Data source: Tanger Factory Outlet Centers. YOY = year over year.

Breaking it down

Adjusted funds from operations (AFFO) is a more useful metric than earnings to help measure cash flowing into REITs. Tanger's AFFO this quarter declined to $57.5 million, or $0.59 per share, from $0.64 a year earlier -- though this quarter included a $0.04-per-share dilution related to strategic asset sales.

Next, Tanger Outlets' consolidated portfolio occupancy rate stood at a healthy 97%, up from 95.9% last quarter and 96.8% at the end of 2018. Trailing 12-month (TTM) blended average rental rates for both renewals and re-tenanted leases also grew 2.7% on a straight-line basis, while falling 1.3% on a cash basis.

Same-center net operating income fell 0.4% year over year as the company worked to offset the impact of tenant bankruptcies, store closures, and lease modifications. At the same time, TTM average tenant sales productivity remained steady from last quarter at $395 per square foot, rising from $385 per square foot in the year-ago period.

On the leasing front, Tanger commenced 337 leases totaling 1.5 million square feet in 2019, and recaptured 198,000 square feet related to bankruptcies and brandwide restructurings.

"[T]his is the fastest way to restore internal growth"

CEO Steven Tanger credited "strong leasing execution" for this "better than anticipated performance," adding:

Increases in traffic and sales validate consumers' ongoing desire for the best brands, prices and shopping experience at Tanger Outlets. As we enter 2020, we are focused on building on last year's leasing success, as we believe this is the fastest way to restore internal growth.
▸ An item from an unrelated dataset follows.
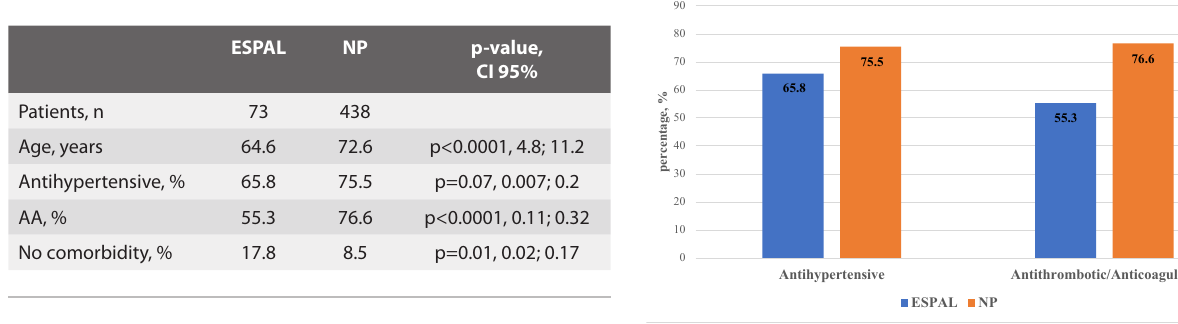
Table 2. Demographic differences between ESPAL and NP.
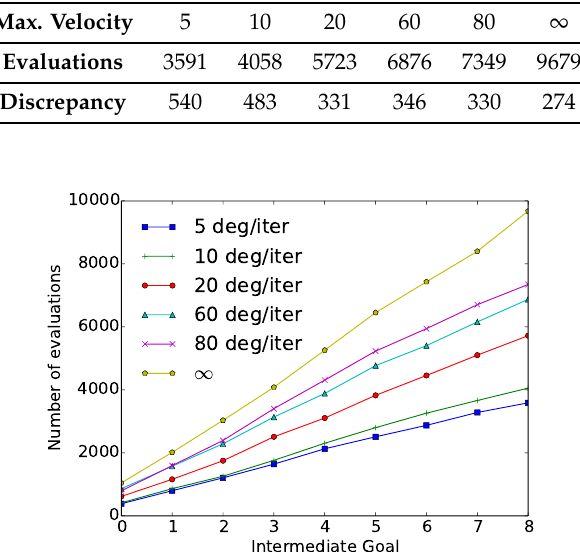
Figure 8. “Wax” velocity constraint experiment results: Number of cumulative evaluations required at each intermediate goal as a function of the velocity constraint (5, 10, 20, 60, 80 and ∞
Maintaining strong occupancy remains our top priority as our team works to overcome the challenges associated with the recapture of space due to both previously announced closures and any additional space that could come back from ongoing negotiations with select tenants. Along with leasing, we will also continue to focus on our strategic marketing efforts to further increase traffic and shopper engagement. ... Brand name retailers remain committed to the outlet distribution channel and continue to benefit from our value proposition, including our low cost of occupancy.

But Tanger also warned that re-leasing the hundreds of thousands of square feet of recaptured space "will take time," and will likely mean the company needs to endure rent and occupancy headwinds in the near term.
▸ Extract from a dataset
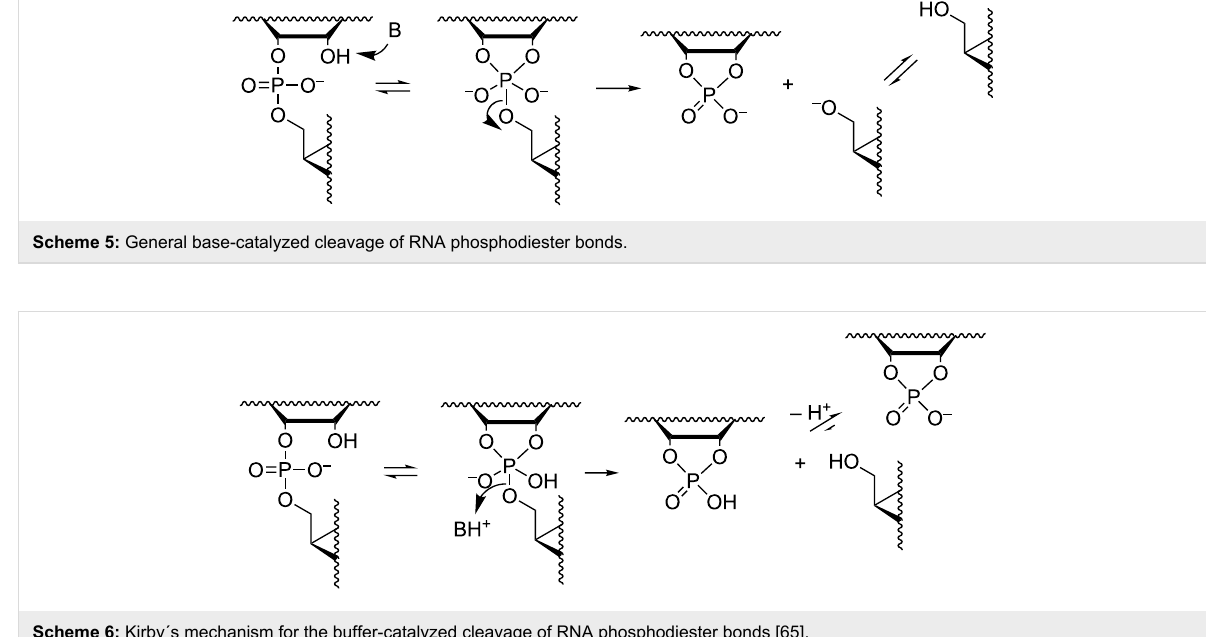
Scheme 6: Kirby´s mechanism for the buffer-catalyzed cleavage of RNA phosphodiester bonds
Nonetheless, Tanger raised its annual dividend by a penny per share to $1.43 (extending its streak of increasing its payout each year since going public in 1993). It's payable on May 15, 2020, to shareholders of record on April 30, 2020.

Tanger Outlets provided guidance for full-year 2020 net income per diluted share of $0.65 to $0.73, and for diluted FFO per share of $1.96 to $2.04. Of note here: This outlook assumes average portfolio occupancy will decline to a range of 92% to 93%, including the impact of 303,000 square feet of January closures related to Dressbarn, Kitchen Collection, Forever 21, and Destination Maternity stores. Tanger is also modeling between 322,000 and 372,000 of potential additional closures that remain "unknown or unresolved" for the coming year.

In the end, however, it's clear that Tanger believes it will be able to weather this retail disruption and remain a crucial channel in the retail industry's ecosystem. And I think the stock is still worth considering for patient investors willing to collect that juicy dividend as its long-term story continues to unfold.